A car wreck you can't look away from... or is a turn for the better?
http://photorumors.com/2016/04/08/hasselblad-to-enter-prosumer-market/

Are more titanic disasters like the Lunar and Solar coming? Or are they going to try to offer a sexy 'compact' medium format mirrorless setup?

- A


----------



## JClark (Apr 8, 2016)

ahsanford said:


> A car wreck you can't look away from... or is a turn for the better?
> http://photorumors.com/2016/04/08/hasselblad-to-enter-prosumer-market/
> 
> Are more titanic disasters like the Lunar and Solar coming? Or are they going to try to offer a sexy 'compact' medium format mirrorless setup?
> ...



Their H6D 100mp MF package that they just announced - at a price that undercuts Phase One's semi-equivalent offering by about 30% - seems to indicate that they are serious. 
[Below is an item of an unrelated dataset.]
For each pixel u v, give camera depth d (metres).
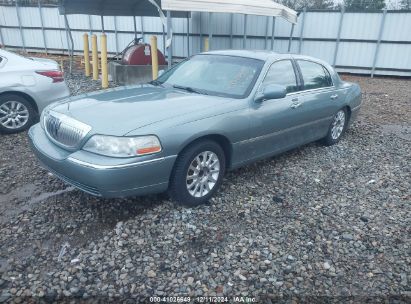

If the current ownership group has distanced themselves from the Lunar mess, I'd say things are looking pretty decent for the first time in awhile.


----------



## johnhenry (Apr 18, 2016)

Totally ridiculous.

They dumped former 'Blad owners AT THE CURB when they went to digital. 

With no options like reusing expensive optics, it was the same debacle that Contax had when it went digital:

Totally new lens mount with the old optical design.


----------



## Halfrack (Apr 18, 2016)

johnhenry said:


> Totally ridiculous.
> 
> They dumped former 'Blad owners AT THE CURB when they went to digital.
> 
> ...



The CF adapter works great, just have to cock the shutter. Was using the 30mm fish and the 250mm 2 weeks ago.


----------



## moreorless (Apr 19, 2016)

Wonder if the larger CMOS will get a V series back the way the 50 MP one did? it would seem like a better fit.


----------